Let us say I have the following columns in a data frame:
title
year
actor1
actor2
cast_count
actor1_fb_likes
actor2_fb_likes
movie_fb_likes
I want to select the following columns from the data frame and ignore the rest of the columns :
- the first 2 columns (title and year)
- some columns based on name - cast_count
- some columns which contain the string "actor1" - actor1 and actor1_fb_likes
I am new to pandas. For each of the above operations, I know what method to use. But I want to do all three operations together as all I want is a dataframe that contains the above columns that I need for further analysis. How do I do this?

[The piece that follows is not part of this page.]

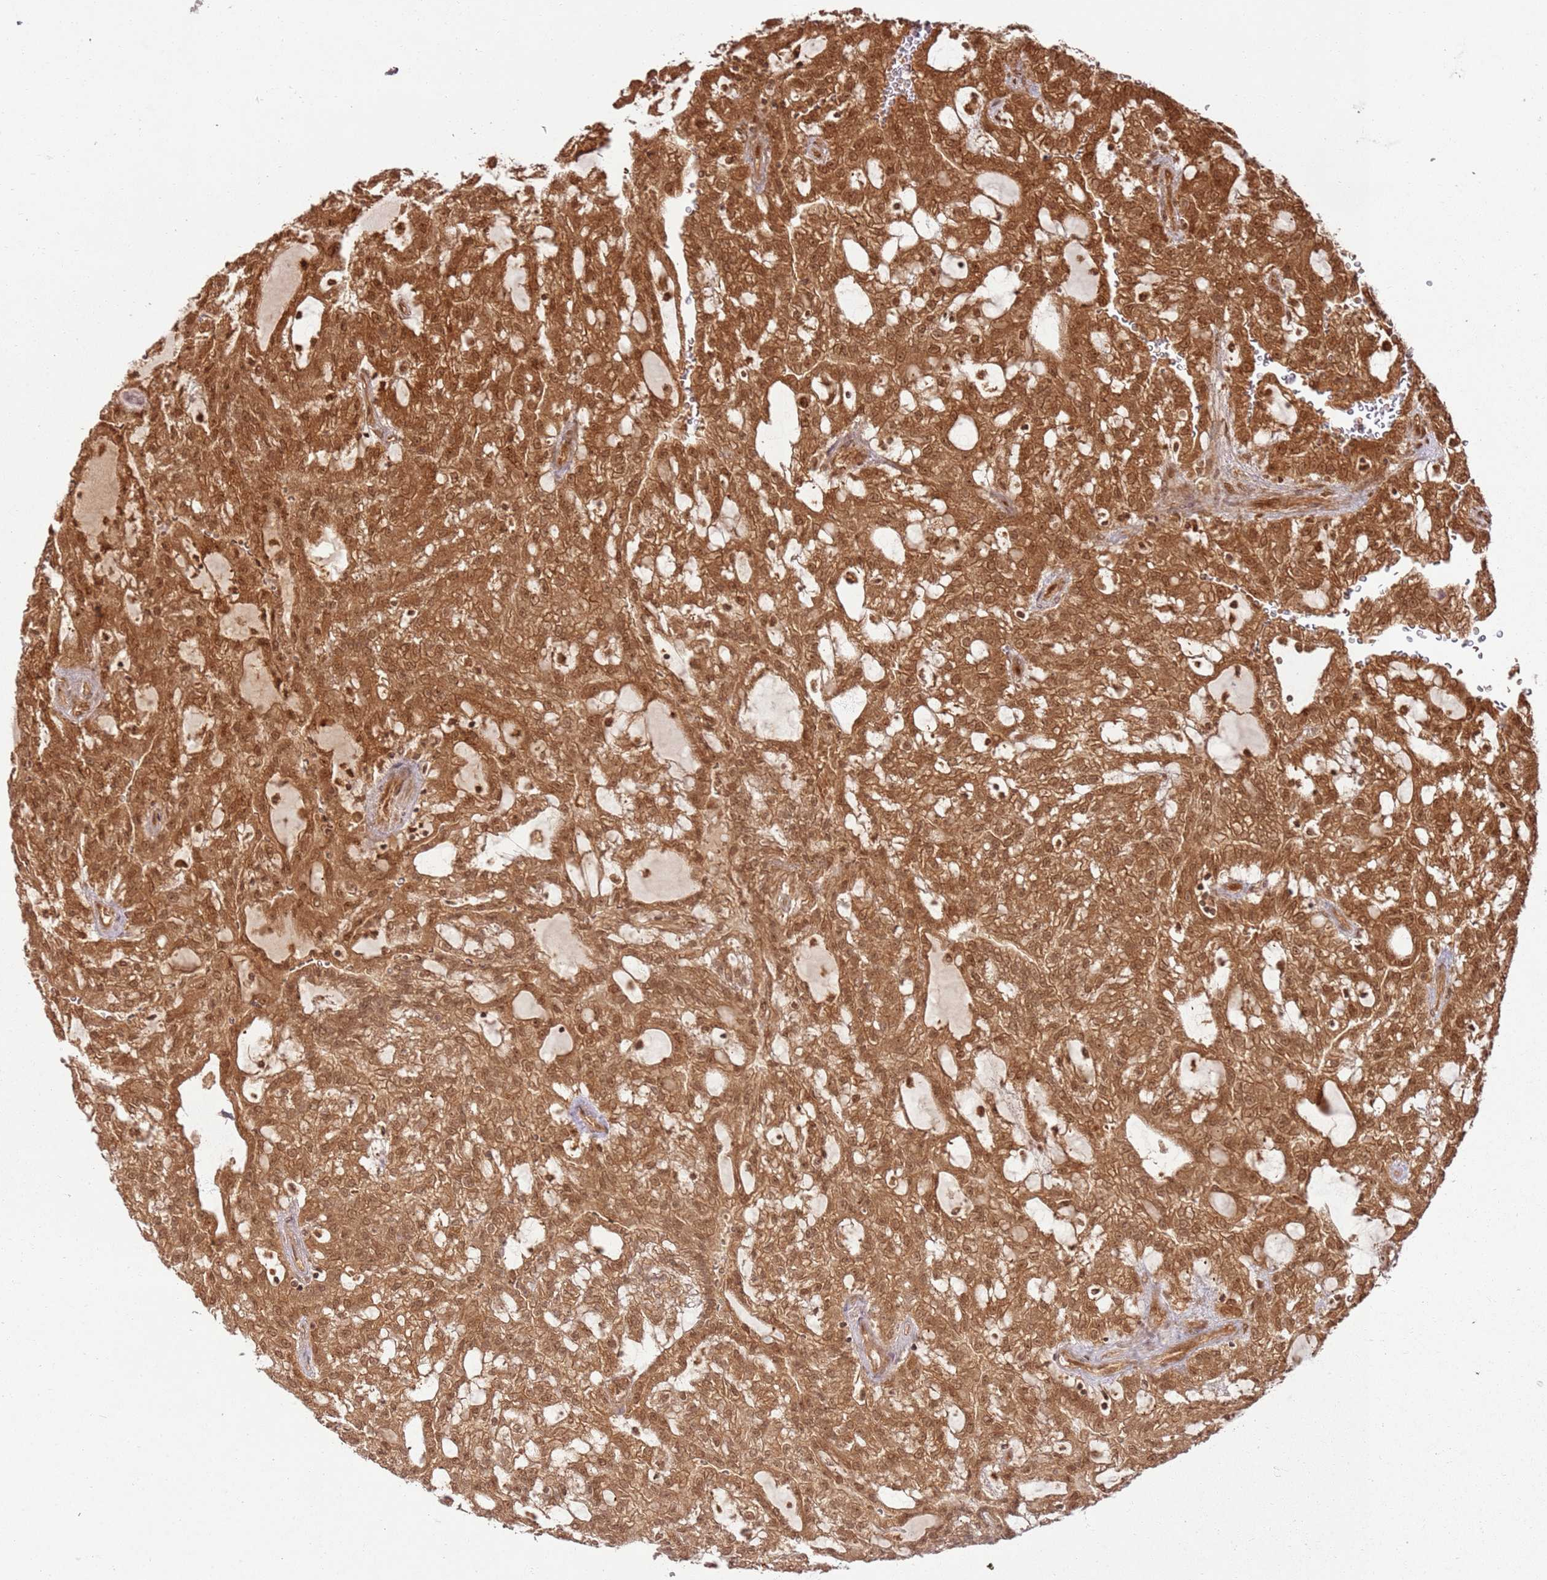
{"staining": {"intensity": "strong", "quantity": ">75%", "location": "cytoplasmic/membranous,nuclear"}, "tissue": "renal cancer", "cell_type": "Tumor cells", "image_type": "cancer", "snomed": [{"axis": "morphology", "description": "Adenocarcinoma, NOS"}, {"axis": "topography", "description": "Kidney"}], "caption": "Tumor cells display high levels of strong cytoplasmic/membranous and nuclear staining in approximately >75% of cells in human adenocarcinoma (renal). The protein of interest is stained brown, and the nuclei are stained in blue (DAB IHC with brightfield microscopy, high magnification).", "gene": "TBC1D13", "patient": {"sex": "male", "age": 63}}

Here is example code that I have written:
data = {
"title":['Hamlet','Avatar','Spectre'],
"year":['1979','1985','2007'],
"actor1":['Christoph Waltz','Tom Hardy','Doug Walker'],
"actor2":['Rob Walker','Christian Bale ','Tom Hardy'],
"cast_count":['15','24','37'],
"actor1_fb_likes":[545,782,100],
"actor2_fb_likes":[50,78,35],
"movie_fb_likes":[1200,750,475],
}
df_input = pd.DataFrame(data)
print(df_input)
df1 = df_input.iloc[:,0:2] # Select first 2 columns
df2 = df_input[['cast_count']] #select some columns by name - cast_count
df3 = df_input.filter(like='actor1') #select columns which contain the string "actor1" - actor1 and actor1_fb_likes
df_output = pd.concat(df1,df2, df3) #This throws an error that i can't understand the reason
print(df_output)